Task: What lines in the material hold the string "rechazo"? Return every one of them.

━━━━━ Given information

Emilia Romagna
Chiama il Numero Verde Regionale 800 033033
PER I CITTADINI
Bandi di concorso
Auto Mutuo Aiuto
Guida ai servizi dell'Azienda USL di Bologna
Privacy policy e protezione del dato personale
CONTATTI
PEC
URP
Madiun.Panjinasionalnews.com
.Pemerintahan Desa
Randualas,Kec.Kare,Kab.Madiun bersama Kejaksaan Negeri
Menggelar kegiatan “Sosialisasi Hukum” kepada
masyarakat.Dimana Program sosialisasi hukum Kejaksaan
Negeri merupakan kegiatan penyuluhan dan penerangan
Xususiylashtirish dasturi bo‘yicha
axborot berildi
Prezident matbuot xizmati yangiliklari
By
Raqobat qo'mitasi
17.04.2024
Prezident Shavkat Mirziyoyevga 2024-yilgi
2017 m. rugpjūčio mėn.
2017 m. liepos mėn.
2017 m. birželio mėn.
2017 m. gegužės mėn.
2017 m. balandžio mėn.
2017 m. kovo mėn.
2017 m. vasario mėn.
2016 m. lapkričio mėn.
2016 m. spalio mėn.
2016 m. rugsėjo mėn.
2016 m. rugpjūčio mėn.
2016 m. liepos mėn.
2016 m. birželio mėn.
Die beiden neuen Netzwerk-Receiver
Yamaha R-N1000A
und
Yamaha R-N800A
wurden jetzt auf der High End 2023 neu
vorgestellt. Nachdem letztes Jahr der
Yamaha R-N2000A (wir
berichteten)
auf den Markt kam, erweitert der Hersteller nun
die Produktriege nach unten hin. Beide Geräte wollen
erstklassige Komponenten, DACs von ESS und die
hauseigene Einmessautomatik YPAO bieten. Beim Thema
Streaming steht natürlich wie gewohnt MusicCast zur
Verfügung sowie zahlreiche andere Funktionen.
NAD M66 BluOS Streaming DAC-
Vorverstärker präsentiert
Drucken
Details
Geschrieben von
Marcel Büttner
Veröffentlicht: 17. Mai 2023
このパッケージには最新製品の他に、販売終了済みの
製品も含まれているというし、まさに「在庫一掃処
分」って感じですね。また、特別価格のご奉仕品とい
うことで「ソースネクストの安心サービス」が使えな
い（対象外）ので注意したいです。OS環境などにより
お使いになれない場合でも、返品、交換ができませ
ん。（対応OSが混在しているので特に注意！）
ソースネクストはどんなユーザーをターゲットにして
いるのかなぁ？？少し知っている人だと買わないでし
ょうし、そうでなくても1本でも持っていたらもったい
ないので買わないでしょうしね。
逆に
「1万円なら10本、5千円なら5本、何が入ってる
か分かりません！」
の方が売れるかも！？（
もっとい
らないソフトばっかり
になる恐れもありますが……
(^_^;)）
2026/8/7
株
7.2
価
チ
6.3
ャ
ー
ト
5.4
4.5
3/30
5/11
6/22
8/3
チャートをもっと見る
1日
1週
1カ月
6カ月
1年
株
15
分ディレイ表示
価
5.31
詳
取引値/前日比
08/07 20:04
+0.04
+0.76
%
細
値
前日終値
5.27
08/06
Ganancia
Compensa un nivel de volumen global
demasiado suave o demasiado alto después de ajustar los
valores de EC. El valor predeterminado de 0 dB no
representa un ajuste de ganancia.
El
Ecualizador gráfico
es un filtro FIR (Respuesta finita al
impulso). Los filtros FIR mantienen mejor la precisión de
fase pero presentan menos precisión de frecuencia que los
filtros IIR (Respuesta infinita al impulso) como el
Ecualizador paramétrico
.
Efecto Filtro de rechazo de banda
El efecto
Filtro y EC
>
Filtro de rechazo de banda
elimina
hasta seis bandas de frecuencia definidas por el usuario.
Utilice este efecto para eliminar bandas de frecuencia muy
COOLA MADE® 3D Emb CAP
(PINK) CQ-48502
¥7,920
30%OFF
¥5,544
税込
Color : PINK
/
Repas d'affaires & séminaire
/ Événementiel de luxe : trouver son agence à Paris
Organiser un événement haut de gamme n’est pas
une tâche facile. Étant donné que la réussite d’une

━━━━━━━━━━

Solved exercise:
Efecto Filtro de rechazo de banda
Filtro de rechazo de banda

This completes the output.